CRER DE UM MODO DIVERSO
CRER DE UM MODO DIVERSO
Andrés Torres Queiruga
No Evangelho dispomos da melhor e insuperável imagem de Deus já aparecida na história. O passar dos séculos, no entanto, a manchou e deformou, até torná-la irreconhecível sob muitos aspectos, nem sempre os menos importantes”, escreve Andrés Torres Queiruga, teólogo, em artigo publicado por Adista, 18-10-2010. A tradução é de Benno Dischinger.
Andrés Torres Queiruga é professor da Universidade de Santiago de Compostela, na Espanha. É licenciado em Filosofia e Teologia pela Universidade de Comillas, Espanha, doutor em Filosofia pela Universidade de Santiago de Compostela, Espanha, e doutor em Teologia pela Pontifícia Universidade Gregoriana, Itália. Entre suas obras publicadas em português, citamos Creio em Deus Pai. O Deus de Jesus como afirmação plena do humano (São Paulo: Paulinas, 1993); O cristianismo no mundo de hoje (São Paulo: Paulus, 1994); A revelação de Deus na realização humana (São Paulo: Paulus, 1995); e Repensar a ressurreição (São Paulo: Edições Paulinas, 2004). No livro A teologia na universidade contemporânea, organizado por Inácio Neutzling e publicado pela Editora Unisinos, 2005, Queiruga é autor do artigo A teologia a partir da modernidade.

▶ Tarefas:
A. Segundo o texto sobre Andrés Torres Queiruga, em que universidade ele é professor?
B. Continue o texto sobre Andrés Torres Queiruga a partir do ponto em que ele termina.

▶ Dados coletados:
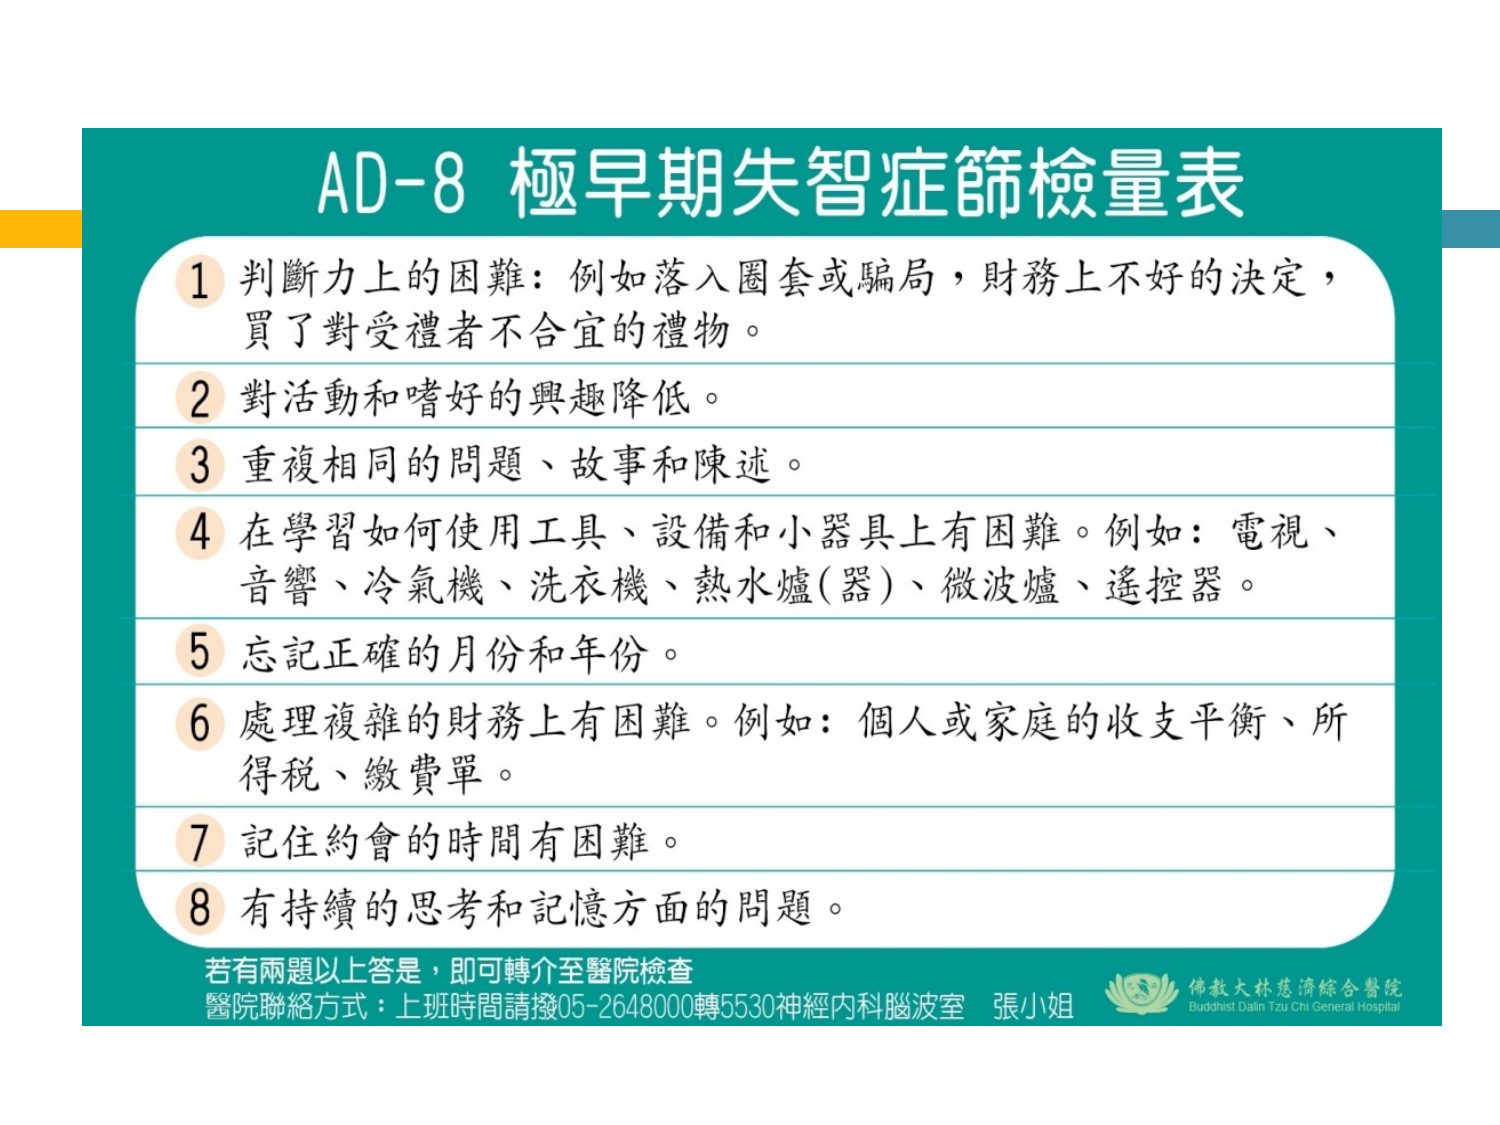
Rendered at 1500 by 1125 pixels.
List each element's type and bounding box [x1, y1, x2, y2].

picture [82, 128, 1442, 1026]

▶ Respostas às tarefas:
A. Na Universidade de Santiago de Compostela, na Espanha.

B.
Eis o artigo.
No Evangelho dispomos da melhor e insuperável imagem de Deus já aparecida na história. O passar dos séculos, no entanto, a manchou e deformou, até torná-la irreconhecível sob muitos aspectos, nem sempre os menos importantes.
Considerando os conceitos de fundo, assinalarei aqui alguns que requerem com maior urgência ser revistos a fundo, reagrupando-os em três capítulos.
Contra uma leitura distorcida da criação
Embora em vias de superação, um dos maiores problemas que traz consigo a teologia atual é a leitura literal ou fundamentalista da Bíblia. Em particular, diz respeito nada menos do que às maravilhosas narrações da criação no Gênesis. Nestas, com o profundo simbolismo da linguagem mítica, nos é expressa a intenção de Deus de procurar para nós nada mais do que a realização, o amor e a felicidade. É isto que quer significar o símbolo do “paraíso”: a meta à qual estamos destinados. A esta meta se opõe o mal; por isso a Bíblia o coloca “fora de Deus”. A narração mítica, preocupada em apelar à bondade, se firma principalmente sobre o pecado humano que, como mostram os primeiros capítulos – do assassínio de Caim à corrupção universal -, produz tantos danos. Mas, tomar ao pé da letra, convertendo em explicação física ou metafísica o que quer ser simplesmente uma exortação moral, conduz ao absurdo.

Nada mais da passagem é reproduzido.